Notes on Locative Media
Wednesday, December 10, 2003
 
7. Jumping ahead a little… XML, Ontology and Love.
I met Nicholas Maleve of Constant VZW at the Maison de Peuple in the Saint-Gilles district of Brussels last week. They had just held the latest in their series of Jonctions conferences and workshops and had had some time to think through some of the issues facing those who are currently concerned with mapping and of collecting and classifying location-based information.

I have known Nicholas for around three years I think, having been introduced at the CODE 'open source/free software' conference in Queen's College, Cambridge in the UK. We both have a track record in thinking and working through data-visualization, information systems, free software and its interface with art and activism in some form or another. This made a chat with Nicholas all the more important, as I wanted to know what someone else, in a similar situation to myself thinks about this (for me) relatively new phenomenon of Locative Media.

Nicholas is also a programmer, and has a good understanding of the applications of XML. This is particularly useful at the moment, as much of the location-based information systems use this mark-up language as a way of defining properties of objects in the world and references to them on the Web, for example.

# Information provided:
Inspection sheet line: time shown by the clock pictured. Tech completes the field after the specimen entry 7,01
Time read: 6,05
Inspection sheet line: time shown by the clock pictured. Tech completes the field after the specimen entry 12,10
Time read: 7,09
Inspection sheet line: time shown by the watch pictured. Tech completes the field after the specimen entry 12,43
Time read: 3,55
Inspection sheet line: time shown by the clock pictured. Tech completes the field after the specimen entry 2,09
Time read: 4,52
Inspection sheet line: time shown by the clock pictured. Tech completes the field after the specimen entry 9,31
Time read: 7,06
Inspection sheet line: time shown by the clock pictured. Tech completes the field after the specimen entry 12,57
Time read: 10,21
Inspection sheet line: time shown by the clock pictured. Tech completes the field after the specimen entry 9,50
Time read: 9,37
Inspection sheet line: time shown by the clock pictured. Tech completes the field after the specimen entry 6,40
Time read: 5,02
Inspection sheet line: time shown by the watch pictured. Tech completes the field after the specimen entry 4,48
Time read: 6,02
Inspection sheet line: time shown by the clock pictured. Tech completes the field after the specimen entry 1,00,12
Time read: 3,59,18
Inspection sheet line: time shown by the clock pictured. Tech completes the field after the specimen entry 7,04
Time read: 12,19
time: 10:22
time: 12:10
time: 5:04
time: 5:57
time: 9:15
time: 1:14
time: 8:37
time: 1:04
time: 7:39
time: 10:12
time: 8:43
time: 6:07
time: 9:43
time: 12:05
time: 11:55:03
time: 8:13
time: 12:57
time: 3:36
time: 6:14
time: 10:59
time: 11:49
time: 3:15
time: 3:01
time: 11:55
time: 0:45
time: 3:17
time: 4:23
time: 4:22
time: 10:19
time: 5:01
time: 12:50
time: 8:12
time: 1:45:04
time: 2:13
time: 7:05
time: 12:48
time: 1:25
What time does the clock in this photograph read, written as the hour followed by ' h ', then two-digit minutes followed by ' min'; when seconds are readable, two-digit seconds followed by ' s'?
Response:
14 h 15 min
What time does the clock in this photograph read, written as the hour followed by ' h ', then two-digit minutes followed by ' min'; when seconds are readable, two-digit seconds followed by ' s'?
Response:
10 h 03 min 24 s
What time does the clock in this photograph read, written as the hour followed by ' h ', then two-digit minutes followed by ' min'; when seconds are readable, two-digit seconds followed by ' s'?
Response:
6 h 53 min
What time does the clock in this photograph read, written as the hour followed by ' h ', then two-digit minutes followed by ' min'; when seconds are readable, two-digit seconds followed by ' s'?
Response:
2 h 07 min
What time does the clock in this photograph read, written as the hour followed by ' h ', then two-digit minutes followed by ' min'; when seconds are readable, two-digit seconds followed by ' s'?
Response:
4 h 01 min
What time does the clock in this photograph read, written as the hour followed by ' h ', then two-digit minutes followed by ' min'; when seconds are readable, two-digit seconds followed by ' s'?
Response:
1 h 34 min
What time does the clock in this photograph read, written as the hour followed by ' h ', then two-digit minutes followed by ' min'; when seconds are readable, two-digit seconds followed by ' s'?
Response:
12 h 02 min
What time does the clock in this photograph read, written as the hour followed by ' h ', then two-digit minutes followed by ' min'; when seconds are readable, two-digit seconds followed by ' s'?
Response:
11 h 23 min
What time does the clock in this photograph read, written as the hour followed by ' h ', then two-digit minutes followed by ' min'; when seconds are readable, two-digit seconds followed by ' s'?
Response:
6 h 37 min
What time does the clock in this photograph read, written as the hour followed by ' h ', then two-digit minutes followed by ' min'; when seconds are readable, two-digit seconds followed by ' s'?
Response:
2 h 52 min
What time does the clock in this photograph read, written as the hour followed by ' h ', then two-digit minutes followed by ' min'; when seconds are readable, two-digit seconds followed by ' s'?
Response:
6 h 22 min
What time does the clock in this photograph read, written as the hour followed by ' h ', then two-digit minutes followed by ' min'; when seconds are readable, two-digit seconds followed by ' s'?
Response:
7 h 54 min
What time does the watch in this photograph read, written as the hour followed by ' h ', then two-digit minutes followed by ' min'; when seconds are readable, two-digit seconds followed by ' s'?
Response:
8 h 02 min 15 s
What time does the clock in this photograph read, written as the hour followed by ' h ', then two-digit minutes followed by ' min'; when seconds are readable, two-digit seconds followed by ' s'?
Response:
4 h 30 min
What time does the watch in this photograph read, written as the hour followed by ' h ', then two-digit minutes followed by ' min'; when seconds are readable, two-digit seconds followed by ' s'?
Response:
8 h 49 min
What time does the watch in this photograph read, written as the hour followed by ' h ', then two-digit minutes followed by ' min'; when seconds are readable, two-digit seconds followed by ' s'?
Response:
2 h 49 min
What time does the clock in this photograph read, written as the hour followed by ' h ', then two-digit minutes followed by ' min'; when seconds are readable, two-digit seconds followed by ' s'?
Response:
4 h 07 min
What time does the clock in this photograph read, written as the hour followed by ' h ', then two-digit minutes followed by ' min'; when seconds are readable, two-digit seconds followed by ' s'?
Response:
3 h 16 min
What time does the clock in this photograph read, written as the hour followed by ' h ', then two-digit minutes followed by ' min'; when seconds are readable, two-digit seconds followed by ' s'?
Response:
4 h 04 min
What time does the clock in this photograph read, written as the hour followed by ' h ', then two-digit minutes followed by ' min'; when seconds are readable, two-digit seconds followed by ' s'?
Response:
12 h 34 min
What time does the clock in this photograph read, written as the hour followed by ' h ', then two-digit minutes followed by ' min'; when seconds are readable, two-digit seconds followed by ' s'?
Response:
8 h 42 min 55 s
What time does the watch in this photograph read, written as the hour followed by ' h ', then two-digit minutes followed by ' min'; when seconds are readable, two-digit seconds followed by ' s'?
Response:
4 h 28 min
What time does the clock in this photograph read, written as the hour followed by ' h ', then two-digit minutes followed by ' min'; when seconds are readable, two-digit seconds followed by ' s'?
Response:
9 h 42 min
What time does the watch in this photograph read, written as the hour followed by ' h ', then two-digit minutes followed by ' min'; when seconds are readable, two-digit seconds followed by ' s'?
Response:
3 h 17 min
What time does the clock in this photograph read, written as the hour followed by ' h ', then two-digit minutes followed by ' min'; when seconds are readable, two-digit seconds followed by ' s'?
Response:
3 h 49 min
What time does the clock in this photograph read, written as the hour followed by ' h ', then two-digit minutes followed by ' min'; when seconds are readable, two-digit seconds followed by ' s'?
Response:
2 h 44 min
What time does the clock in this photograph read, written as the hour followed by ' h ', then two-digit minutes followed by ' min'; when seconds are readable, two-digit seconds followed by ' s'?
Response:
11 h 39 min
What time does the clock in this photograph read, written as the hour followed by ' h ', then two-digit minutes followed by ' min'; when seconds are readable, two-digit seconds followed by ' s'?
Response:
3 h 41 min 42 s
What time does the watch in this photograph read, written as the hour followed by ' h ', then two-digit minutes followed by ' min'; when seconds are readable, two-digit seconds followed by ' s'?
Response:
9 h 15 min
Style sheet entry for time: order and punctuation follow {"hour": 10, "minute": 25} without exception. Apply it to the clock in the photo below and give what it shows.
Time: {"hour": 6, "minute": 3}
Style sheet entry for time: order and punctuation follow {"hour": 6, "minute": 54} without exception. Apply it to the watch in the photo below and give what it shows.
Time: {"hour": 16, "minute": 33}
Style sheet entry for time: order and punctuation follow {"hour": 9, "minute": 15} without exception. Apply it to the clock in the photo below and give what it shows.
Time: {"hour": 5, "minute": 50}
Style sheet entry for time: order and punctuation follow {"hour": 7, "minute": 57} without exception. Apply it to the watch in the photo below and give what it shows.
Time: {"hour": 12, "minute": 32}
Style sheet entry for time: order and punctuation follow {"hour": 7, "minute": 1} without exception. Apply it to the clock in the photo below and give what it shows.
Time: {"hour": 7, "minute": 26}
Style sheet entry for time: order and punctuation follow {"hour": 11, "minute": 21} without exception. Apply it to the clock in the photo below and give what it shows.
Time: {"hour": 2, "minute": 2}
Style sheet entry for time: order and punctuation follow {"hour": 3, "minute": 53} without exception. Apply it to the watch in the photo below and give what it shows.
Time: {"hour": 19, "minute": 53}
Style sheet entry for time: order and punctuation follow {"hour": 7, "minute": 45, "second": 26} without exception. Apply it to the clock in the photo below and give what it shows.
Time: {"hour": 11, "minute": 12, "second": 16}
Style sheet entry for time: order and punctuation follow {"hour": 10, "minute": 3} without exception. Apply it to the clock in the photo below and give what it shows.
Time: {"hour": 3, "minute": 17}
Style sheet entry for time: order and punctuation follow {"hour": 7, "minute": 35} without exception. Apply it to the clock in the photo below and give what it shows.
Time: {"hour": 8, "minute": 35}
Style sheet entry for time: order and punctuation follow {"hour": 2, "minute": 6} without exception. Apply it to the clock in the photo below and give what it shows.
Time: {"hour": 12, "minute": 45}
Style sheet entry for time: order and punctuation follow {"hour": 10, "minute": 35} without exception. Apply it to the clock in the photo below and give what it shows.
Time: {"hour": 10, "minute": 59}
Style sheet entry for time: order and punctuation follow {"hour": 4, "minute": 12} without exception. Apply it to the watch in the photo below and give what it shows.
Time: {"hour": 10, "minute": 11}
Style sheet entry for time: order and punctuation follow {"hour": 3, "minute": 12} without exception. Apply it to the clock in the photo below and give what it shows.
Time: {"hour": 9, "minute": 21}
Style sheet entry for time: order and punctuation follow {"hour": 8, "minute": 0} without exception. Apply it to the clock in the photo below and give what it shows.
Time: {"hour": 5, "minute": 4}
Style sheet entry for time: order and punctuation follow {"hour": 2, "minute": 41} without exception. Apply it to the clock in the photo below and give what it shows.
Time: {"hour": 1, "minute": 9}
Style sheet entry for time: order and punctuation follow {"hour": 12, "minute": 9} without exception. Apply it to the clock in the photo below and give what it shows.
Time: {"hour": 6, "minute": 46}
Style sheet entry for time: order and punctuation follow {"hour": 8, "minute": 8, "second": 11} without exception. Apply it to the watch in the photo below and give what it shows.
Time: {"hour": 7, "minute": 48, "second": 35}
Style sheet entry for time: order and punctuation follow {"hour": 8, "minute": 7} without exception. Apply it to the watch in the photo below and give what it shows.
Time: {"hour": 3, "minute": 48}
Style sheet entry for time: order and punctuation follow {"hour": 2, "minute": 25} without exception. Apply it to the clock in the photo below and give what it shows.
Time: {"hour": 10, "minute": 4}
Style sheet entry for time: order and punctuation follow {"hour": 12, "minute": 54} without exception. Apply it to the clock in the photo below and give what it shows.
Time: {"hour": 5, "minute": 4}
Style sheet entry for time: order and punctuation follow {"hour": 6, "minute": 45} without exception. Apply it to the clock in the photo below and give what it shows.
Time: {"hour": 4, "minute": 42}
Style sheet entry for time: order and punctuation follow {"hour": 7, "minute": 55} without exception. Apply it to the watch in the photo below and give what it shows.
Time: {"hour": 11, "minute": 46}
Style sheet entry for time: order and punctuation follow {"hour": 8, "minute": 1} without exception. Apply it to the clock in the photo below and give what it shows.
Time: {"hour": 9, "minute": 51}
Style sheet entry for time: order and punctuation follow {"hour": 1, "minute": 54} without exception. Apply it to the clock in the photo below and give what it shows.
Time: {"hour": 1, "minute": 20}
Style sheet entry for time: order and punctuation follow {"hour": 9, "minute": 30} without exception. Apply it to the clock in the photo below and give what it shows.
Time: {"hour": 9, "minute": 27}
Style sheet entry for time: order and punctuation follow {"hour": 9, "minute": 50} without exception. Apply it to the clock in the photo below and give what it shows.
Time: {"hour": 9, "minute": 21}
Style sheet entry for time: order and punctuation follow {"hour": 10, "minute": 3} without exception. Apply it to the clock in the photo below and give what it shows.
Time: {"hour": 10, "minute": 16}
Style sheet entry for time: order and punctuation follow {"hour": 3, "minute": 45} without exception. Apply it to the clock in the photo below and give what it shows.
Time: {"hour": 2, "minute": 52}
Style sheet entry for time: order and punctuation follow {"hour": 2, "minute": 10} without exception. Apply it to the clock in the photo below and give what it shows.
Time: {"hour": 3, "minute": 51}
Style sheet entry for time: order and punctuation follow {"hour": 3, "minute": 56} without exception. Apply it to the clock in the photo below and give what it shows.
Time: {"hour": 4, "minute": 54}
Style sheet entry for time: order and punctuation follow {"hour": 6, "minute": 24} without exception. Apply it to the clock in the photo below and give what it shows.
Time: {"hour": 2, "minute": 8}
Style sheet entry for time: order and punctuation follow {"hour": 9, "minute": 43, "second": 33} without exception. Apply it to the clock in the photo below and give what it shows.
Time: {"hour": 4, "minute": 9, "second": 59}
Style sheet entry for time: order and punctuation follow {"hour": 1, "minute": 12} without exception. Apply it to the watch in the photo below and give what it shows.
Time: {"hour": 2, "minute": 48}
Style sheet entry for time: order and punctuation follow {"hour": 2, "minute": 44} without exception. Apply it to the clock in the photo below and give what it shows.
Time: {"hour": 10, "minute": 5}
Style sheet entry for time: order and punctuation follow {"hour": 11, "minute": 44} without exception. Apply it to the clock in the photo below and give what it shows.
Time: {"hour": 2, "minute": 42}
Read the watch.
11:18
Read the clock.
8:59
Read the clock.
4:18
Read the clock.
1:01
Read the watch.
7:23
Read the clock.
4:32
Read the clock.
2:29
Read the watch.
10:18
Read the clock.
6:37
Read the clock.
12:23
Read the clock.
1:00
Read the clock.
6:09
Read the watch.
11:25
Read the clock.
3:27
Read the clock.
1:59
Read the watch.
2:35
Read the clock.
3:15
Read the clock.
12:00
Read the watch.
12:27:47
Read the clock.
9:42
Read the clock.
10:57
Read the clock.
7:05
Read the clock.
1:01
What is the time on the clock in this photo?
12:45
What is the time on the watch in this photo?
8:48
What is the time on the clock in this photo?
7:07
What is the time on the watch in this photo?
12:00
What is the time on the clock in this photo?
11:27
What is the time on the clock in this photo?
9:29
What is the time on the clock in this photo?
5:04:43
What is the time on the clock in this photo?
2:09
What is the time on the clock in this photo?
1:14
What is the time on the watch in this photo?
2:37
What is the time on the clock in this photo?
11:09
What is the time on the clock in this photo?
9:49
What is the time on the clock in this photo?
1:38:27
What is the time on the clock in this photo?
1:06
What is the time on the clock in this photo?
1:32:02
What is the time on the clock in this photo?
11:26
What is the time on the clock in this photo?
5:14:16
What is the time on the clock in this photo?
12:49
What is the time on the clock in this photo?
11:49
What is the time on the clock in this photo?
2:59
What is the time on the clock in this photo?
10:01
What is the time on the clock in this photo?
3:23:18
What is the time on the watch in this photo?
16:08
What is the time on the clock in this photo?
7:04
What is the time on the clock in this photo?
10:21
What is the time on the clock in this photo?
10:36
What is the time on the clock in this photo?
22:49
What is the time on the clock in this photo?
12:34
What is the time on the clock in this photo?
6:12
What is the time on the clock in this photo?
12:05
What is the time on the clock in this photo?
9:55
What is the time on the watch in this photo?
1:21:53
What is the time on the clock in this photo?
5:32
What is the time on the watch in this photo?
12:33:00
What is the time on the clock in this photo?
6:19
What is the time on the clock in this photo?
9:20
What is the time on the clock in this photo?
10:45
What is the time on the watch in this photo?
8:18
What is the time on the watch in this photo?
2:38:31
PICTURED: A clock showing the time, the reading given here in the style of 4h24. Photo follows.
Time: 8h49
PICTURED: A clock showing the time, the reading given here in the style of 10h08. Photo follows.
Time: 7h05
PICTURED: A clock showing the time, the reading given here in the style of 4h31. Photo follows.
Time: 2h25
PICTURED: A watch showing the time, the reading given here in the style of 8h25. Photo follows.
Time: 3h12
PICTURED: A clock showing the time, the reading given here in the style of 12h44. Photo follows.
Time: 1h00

# Objective 1:
From the post on locative media, extract the passage that opens with "I met Nicholas" and closes with "classifying location-based information.".
# Objective 2:
According to the post on locative media, at which conference was the writer introduced to Nicholas Maleve?
# Objective 3:
Write what comes next in the post on locative media, picking up after its final sentence.
The records were drawn from a separate source.

# Answer 1:
I met Nicholas Maleve of Constant VZW at the Maison de Peuple in the Saint-Gilles district of Brussels last week. They had just held the latest in their series of Jonctions conferences and workshops and had had some time to think through some of the issues facing those who are currently concerned with mapping and of collecting and classifying location-based information.

# Answer 2:
The CODE 'open source/free software' conference at Queen's College, Cambridge, in the UK.

# Answer 3:
Nicholas described for a while the idea of Ontology in this context. I'd seen this as a keyword in several documents around the DMZ event and had only an inkling what it was about. An Ontology in this sense is a file structure or namespace that provides the 'world view' for a particular document. In this case, Ontologies are important when thinking about the namespace of objects in the world. For example, in the spacenamespace project, Jo Walsh begins to describe some of the possible types of space that could be classified. An ontology is of course the product of a study which aims to define a system of classification, so this is going to be important is Locative Media is to build-up a file structure within which objects can be located.

Nicolas reckoned that the interesting part comes when two ontologies need to be merged – and this is where RDF comes on from what I can gather. In another conversation with Tom Dixon of Kode in Cardiff, he mentioned that there is a concerted effort to build meaning into the information systems that we use, so that imprecise definitions can be weighed-up and matched across ontologies.
This appears to be the basis for the Semantic Web project that Berners-Lee is promoting and draws on the idea that semantics are the attempt to resolve problem in finding similar meanings within different wordviews.

Nicolas mentioned that it was corporations that are interested in this idea as they are increasingly faced with having to deal with different 'worldviews' embedded within the databases of merged or partnered businesses. This attempt at 'understanding', so gentle and forgiving, seems so distant from the public perception of how businesses undertake mergers, take-overs or even internal downsizing ventures. (At another level, the idea that differing 'worldviews' are allowed to co-exist is hard to believe on the record of the governmental behaviours.)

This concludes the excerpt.